The report projects global dry bulk fertilizer trade will remain disrupted, with shipments forecast to decline about 20% year over year in the second quarter, led by sulfur shipments, which are forecast to fall 47% from a year earlier, marking the steepest decline among major fertilizer raw materials.
Nitrogen shipments are expected to decrease 24%, phosphates 20%, while potash is forecast to remain broadly resilient with slight growth due to its lower dependence on Middle Eastern supply.
Although vessel traffic through the Strait of Hormuz has resumed, the report said fresh sulfur loadings from the Persian Gulf continue to lag because recent cargo movements have largely reflected the clearance of previously stranded vessels rather than a recovery in production and exports.
Full normalization is not expected before late Q3, as Gulf oil and gas-linked sulfur production gradually restarts.
Supply is expected to remain especially constrained after Russia extended its temporary ban on sulfur exports until Dec. 31, 2026, the government said June 26, further extending the impact of Middle East disruptions on global sulfur availability and fertilizer production. The combined effect is expected to keep sulfur markets structurally tight even as regional shipping conditions improve.
May trade data already reflected the scale of the disruption. Sulfur shipments from the UAE dropped to 74,000 mt in May from 530,000 mt a year earlier, while Qatar shipments fell to 49,000 mt from 375,000 mt.
Outside the Gulf, Canada has strengthened its role as an alternative supplier. Canadian sulfur shipments increased 68% year over year to 325,000 mt in May, partially offsetting lost Middle Eastern exports amid tightening global supply.
The sulfur shortage has also weighed heavily on the phosphate fertilizer trade. Global seaborne phosphate shipments declined 29% year over year to 4.2 million mt in May as reduced sulfur availability, China's tighter phosphate export restrictions and production cuts among key suppliers constrained exports.
Morocco's shipments fell 47% while mainland China reduced exports 67% following expanded export controls. Saudi Arabia proved more resilient than other Gulf exporters, with phosphate shipments declining only 1% year over year as cargoes were rerouted from Ras Al Khair to Yanbu on the Red Sea.

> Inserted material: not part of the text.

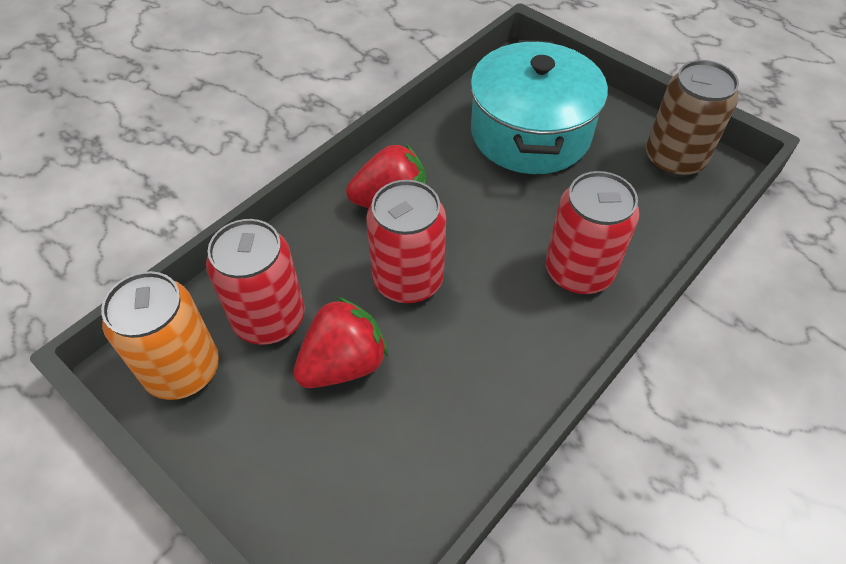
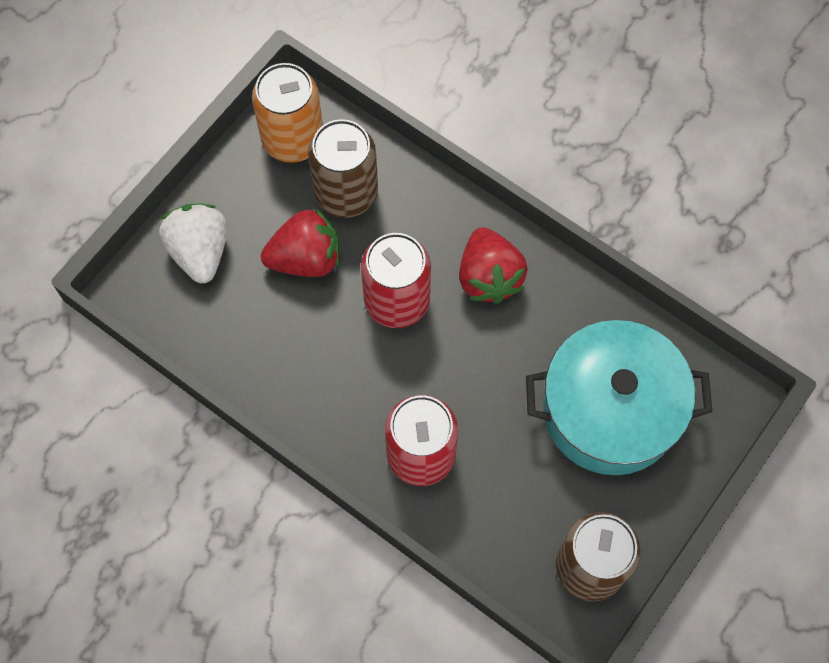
camera: 85 degrees right, 15 degrees up
(269, 318) = (346, 193): red can -> brown can
(312, 487) = (200, 251): none -> white strawberry
(344, 363) = (306, 258): red strawberry -> red strawberry turned 60 degrees counterclockwise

However, the report said the rerouting cannot fully compensate for reduced Gulf logistics capacity, suggesting phosphate supply will recover only gradually even after Gulf shipping conditions improve.
Looking ahead, the report forecasts only a marginal 1% year-over-year decline in global fertilizer shipments during the third quarter, which is a signal of a recovery.
"Fertilizer trade is expected to gradually recover into late Q3 and early Q4, but persistent sulfur tightness and lagging Gulf loadings will keep the market volatile in the interim", said the report.
Platts, part of S&P Global Energy, latest assessed granular sulfur on June 2 at $1,100/mt FOB Vancouver and at $995-1,000/mt FOB Middle East, spot, excluding Iran.